MongoDB C# Aggregating and Grouping By Distinct Fields

This post describes how to do the equivalent of a SQL SELECT DISTINCT in MongoDB on multiple fields. This seems to be a difficult solution to search for at the moment. The MongoDB .NET driver documentation links to the unit test files on GitHub for examples on aggregation related items, but the links are broken at the time of this post. Looking at the repos on GitHub is useful to find the actual tests, but for the specific problem I was trying to solve, it wasn't entirely helpful.

Basically what I was trying to do would be relatively easy with SQL -- a SELECT DISTINCT from a table/collection based on multiple fields. I really just wanted to get the unique combinations of several fields at the database layer without having to retrieve all the documents from the collection, and then figuring out which were distinct.

Below is a bit of a contrived example using an IMongoCollection<Location> named Locations where the code is grouping and retrieving the distinct set of records for State, StateShortName, StateSlug, and CountrySlug into a List<State>.

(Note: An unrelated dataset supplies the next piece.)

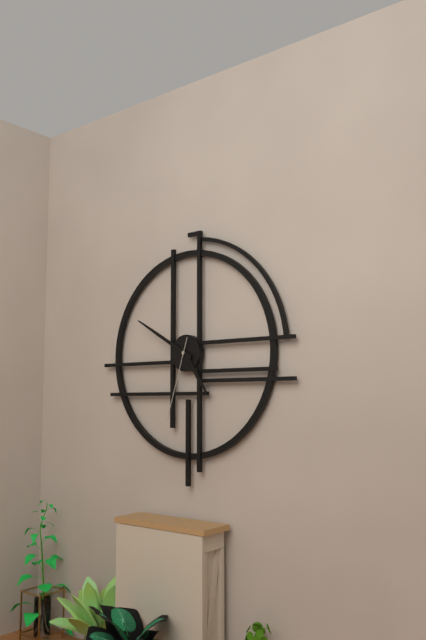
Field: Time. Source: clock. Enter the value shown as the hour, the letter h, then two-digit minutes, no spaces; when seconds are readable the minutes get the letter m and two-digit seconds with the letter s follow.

var uniqueStates = await _context
        .Locations
        .Aggregate()
        .Group(
            i => new { i.State, i.StateShortName, i.StateSlug, i.CountrySlug },
            g => new State
            {
                Name = g.First().State,
                ShortName = g.First().StateShortName,
                Slug = g.First().StateSlug,
                CountrySlug = g.First().CountrySlug
            })
        .ToListAsync();

The first argument to the Group method is the new _id for the group, and the second is the actual group/output into the output object. The group output needs to correspond to accumulator objects, such as First, Distinct, Max, Min, Sum, etc. This is also possible using BsonDocument, but I wanted to use expressions and make it more strongly typed.

It's more or less the equivalent of something like the below in SQL:

SELECT DISTINCT
	l.State, l.StateShortName, l.StateSlug, l.CountrySlug
	FROM Locations l

There may be a more straightforward way to do this, and if you know a better way, please feel free to let me know.